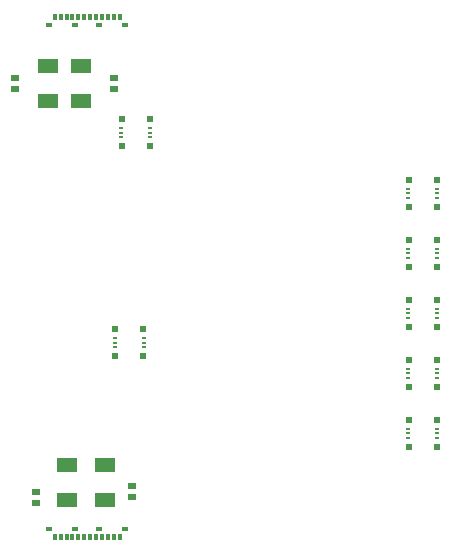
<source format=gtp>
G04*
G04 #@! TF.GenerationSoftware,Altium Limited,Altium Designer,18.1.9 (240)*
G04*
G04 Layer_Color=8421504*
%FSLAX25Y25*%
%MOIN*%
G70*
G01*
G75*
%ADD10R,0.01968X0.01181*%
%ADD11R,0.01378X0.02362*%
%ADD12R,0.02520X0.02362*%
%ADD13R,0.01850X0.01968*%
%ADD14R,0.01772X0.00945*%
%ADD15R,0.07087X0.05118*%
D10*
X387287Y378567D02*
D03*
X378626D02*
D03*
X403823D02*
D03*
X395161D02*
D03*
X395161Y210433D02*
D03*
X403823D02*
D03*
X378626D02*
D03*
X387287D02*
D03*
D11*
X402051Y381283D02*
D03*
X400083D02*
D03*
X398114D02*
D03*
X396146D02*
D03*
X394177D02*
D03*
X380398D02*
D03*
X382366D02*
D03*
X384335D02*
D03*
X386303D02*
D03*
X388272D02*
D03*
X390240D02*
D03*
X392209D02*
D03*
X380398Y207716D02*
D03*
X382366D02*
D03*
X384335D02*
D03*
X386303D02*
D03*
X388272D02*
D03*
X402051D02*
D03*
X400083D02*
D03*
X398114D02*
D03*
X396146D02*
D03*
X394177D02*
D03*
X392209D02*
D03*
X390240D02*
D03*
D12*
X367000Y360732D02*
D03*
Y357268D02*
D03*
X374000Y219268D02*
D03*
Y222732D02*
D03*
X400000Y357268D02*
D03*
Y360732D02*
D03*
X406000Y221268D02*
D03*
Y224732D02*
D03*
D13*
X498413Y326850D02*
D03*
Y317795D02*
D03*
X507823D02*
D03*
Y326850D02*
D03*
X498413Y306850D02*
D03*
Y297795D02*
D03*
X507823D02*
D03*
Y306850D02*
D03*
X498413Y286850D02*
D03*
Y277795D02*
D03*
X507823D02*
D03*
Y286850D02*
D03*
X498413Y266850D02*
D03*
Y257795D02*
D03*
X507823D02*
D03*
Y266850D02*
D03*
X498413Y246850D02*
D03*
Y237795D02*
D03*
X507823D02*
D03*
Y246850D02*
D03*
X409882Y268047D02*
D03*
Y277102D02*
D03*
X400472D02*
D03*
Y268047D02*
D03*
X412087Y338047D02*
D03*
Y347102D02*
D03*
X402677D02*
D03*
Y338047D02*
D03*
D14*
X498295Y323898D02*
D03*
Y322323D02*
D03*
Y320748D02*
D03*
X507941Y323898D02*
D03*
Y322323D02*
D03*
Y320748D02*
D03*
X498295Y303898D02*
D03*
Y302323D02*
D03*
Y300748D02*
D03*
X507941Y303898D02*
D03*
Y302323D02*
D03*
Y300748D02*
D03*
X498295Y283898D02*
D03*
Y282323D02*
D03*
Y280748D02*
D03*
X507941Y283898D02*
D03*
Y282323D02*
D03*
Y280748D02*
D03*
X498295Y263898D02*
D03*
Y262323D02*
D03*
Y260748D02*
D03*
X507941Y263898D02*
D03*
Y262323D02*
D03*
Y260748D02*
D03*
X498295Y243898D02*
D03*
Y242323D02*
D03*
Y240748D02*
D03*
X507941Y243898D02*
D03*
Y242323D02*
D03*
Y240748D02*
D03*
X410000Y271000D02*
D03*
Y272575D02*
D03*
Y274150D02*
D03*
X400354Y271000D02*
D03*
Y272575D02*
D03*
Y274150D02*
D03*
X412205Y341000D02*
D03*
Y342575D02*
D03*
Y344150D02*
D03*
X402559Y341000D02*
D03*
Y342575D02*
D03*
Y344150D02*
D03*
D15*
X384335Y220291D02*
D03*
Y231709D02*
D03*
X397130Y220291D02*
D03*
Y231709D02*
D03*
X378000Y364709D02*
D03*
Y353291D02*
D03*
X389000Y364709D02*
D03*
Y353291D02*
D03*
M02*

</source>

* * * * * * *

**Task goal**
Could you please write out the entries exactly as they are, with every picture left out?

**Written answer**
<source format=gtp>
G04*
G04 #@! TF.GenerationSoftware,Altium Limited,Altium Designer,18.1.9 (240)*
G04*
G04 Layer_Color=8421504*
%FSLAX25Y25*%
%MOIN*%
G70*
G01*
G75*
%ADD10R,0.01968X0.01181*%
%ADD11R,0.01378X0.02362*%
%ADD12R,0.02520X0.02362*%
%ADD13R,0.01850X0.01968*%
%ADD14R,0.01772X0.00945*%
%ADD15R,0.07087X0.05118*%
D10*
X387287Y378567D02*
D03*
X378626D02*
D03*
X403823D02*
D03*
X395161D02*
D03*
X395161Y210433D02*
D03*
X403823D02*
D03*
X378626D02*
D03*
X387287D02*
D03*
D11*
X402051Y381283D02*
D03*
X400083D02*
D03*
X398114D02*
D03*
X396146D02*
D03*
X394177D02*
D03*
X380398D02*
D03*
X382366D02*
D03*
X384335D02*
D03*
X386303D02*
D03*
X388272D02*
D03*
X390240D02*
D03*
X392209D02*
D03*
X380398Y207716D02*
D03*
X382366D02*
D03*
X384335D02*
D03*
X386303D02*
D03*
X388272D02*
D03*
X402051D02*
D03*
X400083D02*
D03*
X398114D02*
D03*
X396146D02*
D03*
X394177D02*
D03*
X392209D02*
D03*
X390240D02*
D03*
D12*
X367000Y360732D02*
D03*
Y357268D02*
D03*
X374000Y219268D02*
D03*
Y222732D02*
D03*
X400000Y357268D02*
D03*
Y360732D02*
D03*
X406000Y221268D02*
D03*
Y224732D02*
D03*
D13*
X498413Y326850D02*
D03*
Y317795D02*
D03*
X507823D02*
D03*
Y326850D02*
D03*
X498413Y306850D02*
D03*
Y297795D02*
D03*
X507823D02*
D03*
Y306850D02*
D03*
X498413Y286850D02*
D03*
Y277795D02*
D03*
X507823D02*
D03*
Y286850D02*
D03*
X498413Y266850D02*
D03*
Y257795D02*
D03*
X507823D02*
D03*
Y266850D02*
D03*
X498413Y246850D02*
D03*
Y237795D02*
D03*
X507823D02*
D03*
Y246850D02*
D03*
X409882Y268047D02*
D03*
Y277102D02*
D03*
X400472D02*
D03*
Y268047D02*
D03*
X412087Y338047D02*
D03*
Y347102D02*
D03*
X402677D02*
D03*
Y338047D02*
D03*
D14*
X498295Y323898D02*
D03*
Y322323D02*
D03*
Y320748D02*
D03*
X507941Y323898D02*
D03*
Y322323D02*
D03*
Y320748D02*
D03*
X498295Y303898D02*
D03*
Y302323D02*
D03*
Y300748D02*
D03*
X507941Y303898D02*
D03*
Y302323D02*
D03*
Y300748D02*
D03*
X498295Y283898D02*
D03*
Y282323D02*
D03*
Y280748D02*
D03*
X507941Y283898D02*
D03*
Y282323D02*
D03*
Y280748D02*
D03*
X498295Y263898D02*
D03*
Y262323D02*
D03*
Y260748D02*
D03*
X507941Y263898D02*
D03*
Y262323D02*
D03*
Y260748D02*
D03*
X498295Y243898D02*
D03*
Y242323D02*
D03*
Y240748D02*
D03*
X507941Y243898D02*
D03*
Y242323D02*
D03*
Y240748D02*
D03*
X410000Y271000D02*
D03*
Y272575D02*
D03*
Y274150D02*
D03*
X400354Y271000D02*
D03*
Y272575D02*
D03*
Y274150D02*
D03*
X412205Y341000D02*
D03*
Y342575D02*
D03*
Y344150D02*
D03*
X402559Y341000D02*
D03*
Y342575D02*
D03*
Y344150D02*
D03*
D15*
X384335Y220291D02*
D03*
Y231709D02*
D03*
X397130Y220291D02*
D03*
Y231709D02*
D03*
X378000Y364709D02*
D03*
Y353291D02*
D03*
X389000Y364709D02*
D03*
Y353291D02*
D03*
M02*

</source>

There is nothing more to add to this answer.